Russian court extends US reporter’s detention by three months, US reacts
A Russian court on Tuesday extended by three months the detention of Evan Gershkovich, a Wall Street Journal journalist who was arrested in March on claims of spying that he denies.
“The court granted the investigator’s request to extend the measure of restraint in the form of detention until August 30,” state-run agency RIA Novosti reported, citing court officials.
The FSB arrested Gershkovich, a US citizen, on March 29 in the Urals city of Yekaterinburg on charges that carry a possible 20-year prison sentence. It accused him of collecting state secrets about the military industrial complex.
TASS said a remand hearing was under way at Moscow’s Lefortovo court. Gershkovich is currently remanded in pre-trial detention until May 29. A reporter for the American news network CNN tweeted that Gershkovich’s parents were at court for the hearing.

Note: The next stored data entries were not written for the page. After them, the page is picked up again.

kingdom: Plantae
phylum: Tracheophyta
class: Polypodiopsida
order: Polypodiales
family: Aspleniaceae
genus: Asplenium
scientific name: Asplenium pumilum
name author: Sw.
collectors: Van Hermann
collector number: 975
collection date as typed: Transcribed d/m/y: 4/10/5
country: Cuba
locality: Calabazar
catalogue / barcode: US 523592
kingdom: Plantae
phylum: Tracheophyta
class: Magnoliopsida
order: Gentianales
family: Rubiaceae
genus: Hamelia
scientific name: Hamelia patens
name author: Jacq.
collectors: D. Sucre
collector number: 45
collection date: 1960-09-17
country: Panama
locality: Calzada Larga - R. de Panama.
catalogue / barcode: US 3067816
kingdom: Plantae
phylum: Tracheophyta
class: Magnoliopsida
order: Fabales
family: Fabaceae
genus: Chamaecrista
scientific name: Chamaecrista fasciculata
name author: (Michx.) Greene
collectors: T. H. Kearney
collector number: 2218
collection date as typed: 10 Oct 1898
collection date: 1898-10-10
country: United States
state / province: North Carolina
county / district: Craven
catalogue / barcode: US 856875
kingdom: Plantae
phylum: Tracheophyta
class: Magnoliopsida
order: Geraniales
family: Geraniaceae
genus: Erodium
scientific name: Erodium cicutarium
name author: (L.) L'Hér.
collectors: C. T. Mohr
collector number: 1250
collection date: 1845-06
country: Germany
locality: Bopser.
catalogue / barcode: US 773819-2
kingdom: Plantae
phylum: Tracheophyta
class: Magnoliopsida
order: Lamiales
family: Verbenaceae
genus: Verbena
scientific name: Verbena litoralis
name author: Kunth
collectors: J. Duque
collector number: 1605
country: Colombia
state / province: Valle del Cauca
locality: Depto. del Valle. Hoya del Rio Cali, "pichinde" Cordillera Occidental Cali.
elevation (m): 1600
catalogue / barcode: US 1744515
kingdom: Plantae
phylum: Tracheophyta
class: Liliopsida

Gershkovich and the Journal both deny the espionage charges, which US President Joe Biden called illegal, and the United States has officially deemed him “wrongfully detained”.
The Kremlin has said Gershkovich, the first US journalist detained in Russia on espionage charges since the end of the Cold War, was caught “red-handed.”
“He shouldn’t be detained at all. Journalism is not a crime. He needs to be released immediately,” White House national security spokesman John Kirby told CNN. “We’re still going to work very, very hard to see if we can get him home with his family where he belongs.”